I see it’s a young couple with an almost newborn baby so I’m pretty sure they were so distracted they simply sat in the closest available seat with the clearest exit path.  Why don’t they take the baby to the nursery?  It’s going to start crying as soon as the pastor, Brother Charles, starts his sermon.  Friendship Baptist is one of those fire and brimstone Baptist Churches that I grew up in.  Spencer stopped going to Baptist Churches about 10 years ago.  He says we’re too hateful.  I know people can be mean about gay people but I’m not hateful and I’m Baptist.  But I understand fire and brimstone isn’t for everybody.  I’m used to it and I don’t think I could go to a different church.  I went to Spencer’s church when I was in California last year and it was a nice little church but I just need to be kept on my toes.  I sometimes feel bad about myself when I leave but God wants us to strive for perfection.  Most days I don’t make the cut but I try.

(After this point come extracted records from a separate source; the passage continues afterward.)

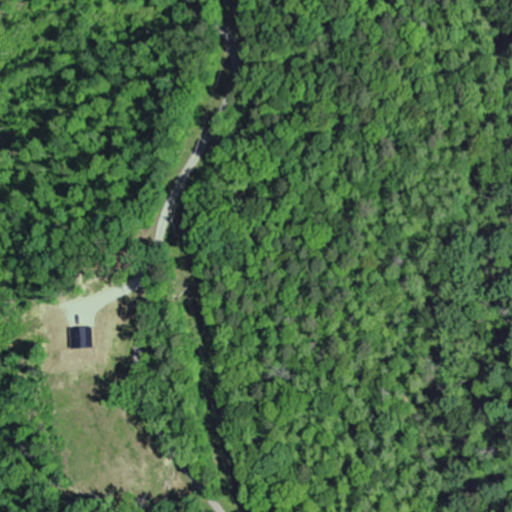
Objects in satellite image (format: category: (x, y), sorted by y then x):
road: (160, 255)
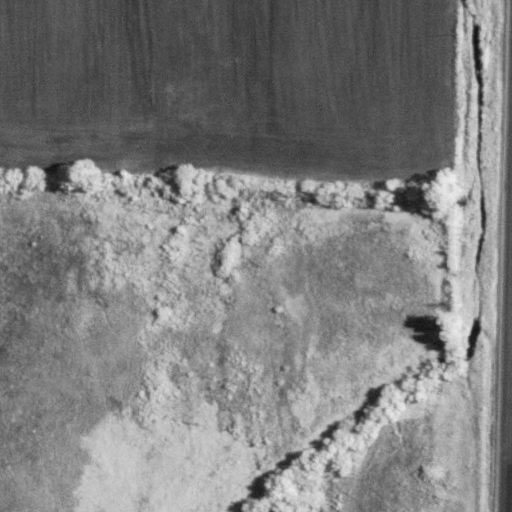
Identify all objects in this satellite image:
road: (508, 378)
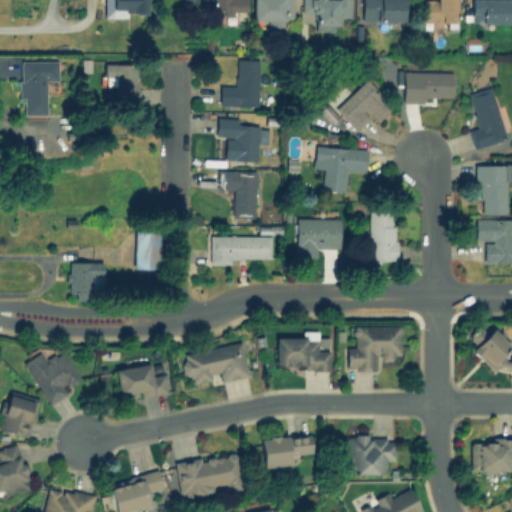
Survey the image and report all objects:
building: (188, 0)
building: (227, 5)
building: (227, 5)
building: (121, 7)
building: (123, 7)
building: (380, 9)
building: (325, 10)
building: (381, 10)
building: (270, 11)
building: (272, 11)
building: (490, 11)
building: (490, 11)
building: (325, 12)
building: (437, 12)
building: (437, 12)
road: (81, 21)
building: (120, 77)
building: (120, 80)
building: (33, 83)
building: (34, 84)
building: (240, 84)
building: (241, 85)
building: (423, 85)
building: (424, 85)
building: (361, 103)
building: (362, 105)
building: (484, 117)
building: (484, 119)
building: (238, 137)
building: (237, 139)
building: (336, 164)
building: (336, 165)
building: (491, 185)
building: (492, 186)
building: (237, 190)
building: (237, 190)
road: (176, 191)
road: (434, 222)
building: (314, 235)
building: (316, 235)
building: (380, 235)
building: (380, 236)
building: (494, 237)
building: (494, 238)
building: (238, 247)
building: (143, 248)
building: (236, 248)
building: (144, 249)
building: (82, 278)
building: (83, 279)
road: (253, 296)
building: (370, 345)
building: (370, 346)
building: (487, 347)
building: (489, 349)
building: (301, 351)
building: (302, 351)
building: (510, 360)
building: (211, 362)
building: (213, 363)
building: (50, 373)
building: (50, 374)
building: (137, 380)
building: (138, 381)
road: (299, 401)
road: (435, 404)
building: (16, 412)
building: (16, 413)
building: (281, 447)
building: (281, 449)
building: (367, 452)
building: (365, 454)
building: (489, 454)
building: (489, 454)
building: (11, 468)
building: (11, 471)
building: (206, 473)
building: (205, 475)
building: (131, 491)
building: (132, 491)
building: (64, 500)
building: (64, 501)
building: (391, 502)
building: (391, 503)
building: (263, 509)
building: (267, 510)
building: (506, 511)
building: (507, 511)
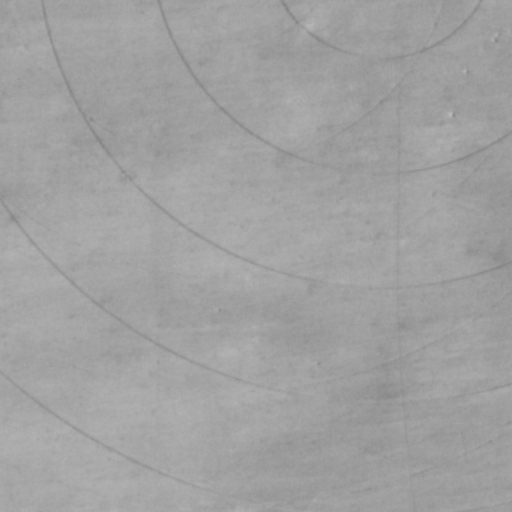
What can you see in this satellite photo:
crop: (256, 256)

Bailey and I scanned the pews and I try to quickly figure out a new seating plan before the ushers get concerned and we cause a scene.  I mentally ran through everyone I could remember in our section of the church and tried to remember exactly where the habitually late Stressed Out Mom with Cute Teenage Son and Overweight Couple sit so I wouldn’t cause them any issues when they finally arrived after the announcements but before the special music.  

Seat assignment is something dear and true to Southern Baptists.  It’s like the Christian Flag at Vacation Bible School; you don’t really pay much attention to it but you definitely notice it when it’s missing.  

I decide the best place is behind Weird Shoe Guy where no one sits because the sun streaming through the stained-glass window will make you sweat no matter how cold it gets outside.  We made that mistake our first Sunday here.  SOC told us to move behind them that next Sunday, which was sweet and how we got their name.  I call them old not being rude but because they are really, really old.  I don’t know how old, but they are at least in their 80s.  If they’re younger than that then they look terrible for their age.  I don’t know their names and they don’t know mine, I’ll bet.  Everyone knows me as Bailey’s Mom.  Bailey’s hard to miss in any crowd especially a small church with a tiny youth group.  The first Sunday, it was like someone from Hollywood was visiting or someone had a new baby, the way everyone oohed and aahed. 

Once we settled in, I immediately begin to regret my decision as a trickle of sweat ran down my back.  However, right on cue, as soon as Brother Charles stepped to the microphone, he startled the sleeping baby and the wifely member of SOC whispered to the parents of the newborn that we had a nursery and they left following her directions, giving us stress-filled, apologetic smiles.

As soon as they cleared the doorway, the husbandly member of SOC waved us over and Bailey and I moved as quick as a misbehaving child trying to avoid a parental thump to the back of the head to our assigned seats.  Once we got situated, we and our neighbors visibly relaxed and breathed a sigh of relief.  All was right in the world again.

Now to listen to the sermon.  It’s about Moses and Zipporah meeting at a well and then getting married.  Apparently, in Biblical times, a well often served as their version of Starbucks because Isaac and Rebekah and even Jacob and Rachel met at a well when the women were there drawing water.  One more reason to get my water at the Sonic.  I am not about to try and meet some man for a date who is going to start trying to tell me what to do.  I ain't got time for that. 
I almost said Amen out loud.


1 comment:

  1. This was fun to read!! (Especially because I still get tickled when the kids turn around and look at me and whisper incredulously "Mama - someone is IN OUR SEAT".) I have to explain every time that they aren't OUR seats.